▸ **Problem to solve**
Rewrite all of the records below with "Response" changed to "Reply" wherever it occurs and everything else kept the same. Leave the pictures out of your answer.

▸ **Dataset records**

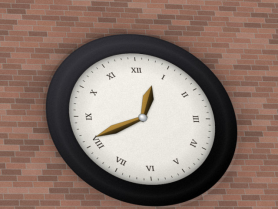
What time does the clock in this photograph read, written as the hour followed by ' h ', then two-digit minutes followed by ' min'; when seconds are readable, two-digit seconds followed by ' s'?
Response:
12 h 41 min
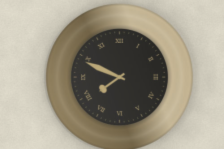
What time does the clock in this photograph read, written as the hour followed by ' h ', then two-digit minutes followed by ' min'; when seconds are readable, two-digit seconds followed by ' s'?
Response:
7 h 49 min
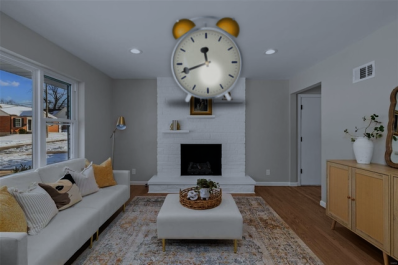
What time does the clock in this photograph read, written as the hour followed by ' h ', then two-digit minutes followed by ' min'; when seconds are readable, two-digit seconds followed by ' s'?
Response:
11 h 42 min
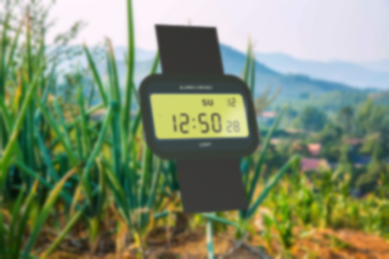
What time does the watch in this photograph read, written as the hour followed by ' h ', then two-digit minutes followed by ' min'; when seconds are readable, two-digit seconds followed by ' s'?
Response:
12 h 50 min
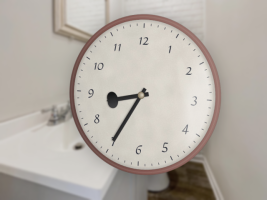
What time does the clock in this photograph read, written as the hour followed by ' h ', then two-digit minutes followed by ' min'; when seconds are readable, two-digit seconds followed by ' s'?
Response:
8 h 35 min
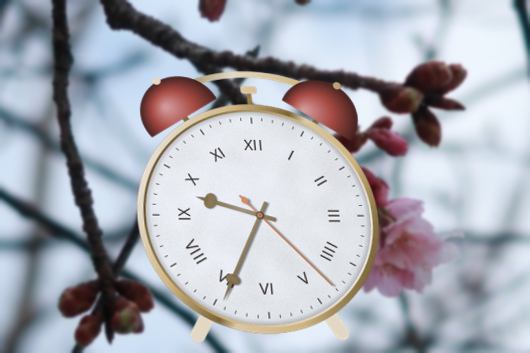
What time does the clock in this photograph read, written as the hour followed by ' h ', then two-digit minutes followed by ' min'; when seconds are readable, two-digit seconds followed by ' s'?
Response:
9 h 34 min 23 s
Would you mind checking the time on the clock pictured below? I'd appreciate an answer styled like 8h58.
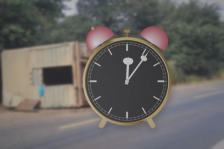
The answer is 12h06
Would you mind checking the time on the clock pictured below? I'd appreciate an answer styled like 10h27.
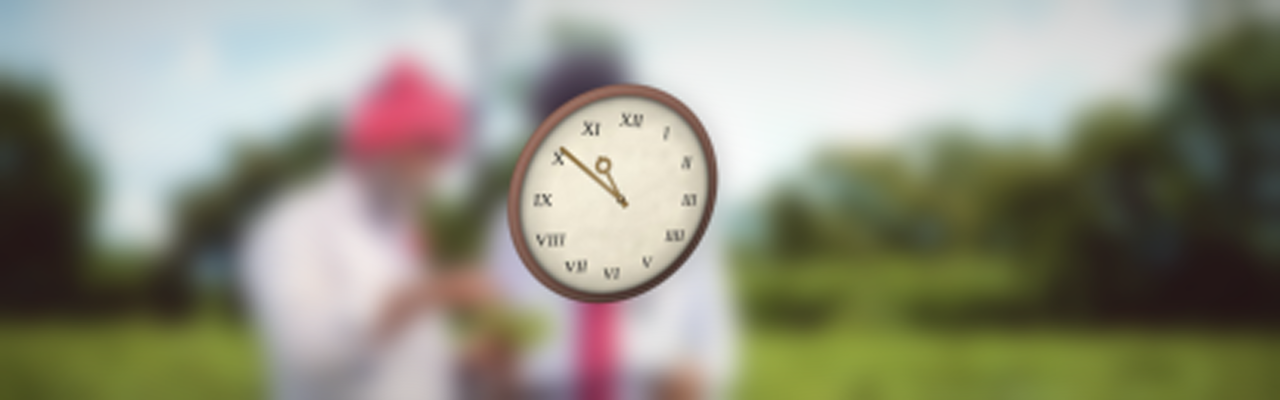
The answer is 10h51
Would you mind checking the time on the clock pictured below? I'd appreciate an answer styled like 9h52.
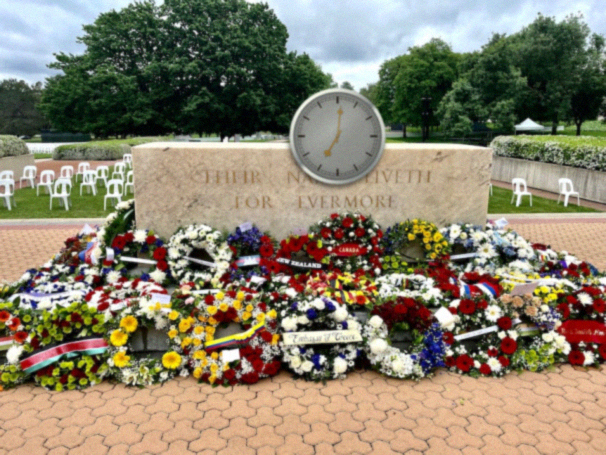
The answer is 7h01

▸ **Exercise response**
What time does the clock in this photograph read, written as the hour followed by ' h ', then two-digit minutes followed by ' min'; when seconds are readable, two-digit seconds followed by ' s'?
Reply:
12 h 41 min
What time does the clock in this photograph read, written as the hour followed by ' h ', then two-digit minutes followed by ' min'; when seconds are readable, two-digit seconds followed by ' s'?
Reply:
7 h 49 min
What time does the clock in this photograph read, written as the hour followed by ' h ', then two-digit minutes followed by ' min'; when seconds are readable, two-digit seconds followed by ' s'?
Reply:
11 h 42 min
What time does the watch in this photograph read, written as the hour followed by ' h ', then two-digit minutes followed by ' min'; when seconds are readable, two-digit seconds followed by ' s'?
Reply:
12 h 50 min
What time does the clock in this photograph read, written as the hour followed by ' h ', then two-digit minutes followed by ' min'; when seconds are readable, two-digit seconds followed by ' s'?
Reply:
8 h 35 min
What time does the clock in this photograph read, written as the hour followed by ' h ', then two-digit minutes followed by ' min'; when seconds are readable, two-digit seconds followed by ' s'?
Reply:
9 h 34 min 23 s
Would you mind checking the time on the clock pictured below? I'd appreciate an answer styled like 8h58.
The answer is 12h06
Would you mind checking the time on the clock pictured below? I'd appreciate an answer styled like 10h27.
The answer is 10h51
Would you mind checking the time on the clock pictured below? I'd appreciate an answer styled like 9h52.
The answer is 7h01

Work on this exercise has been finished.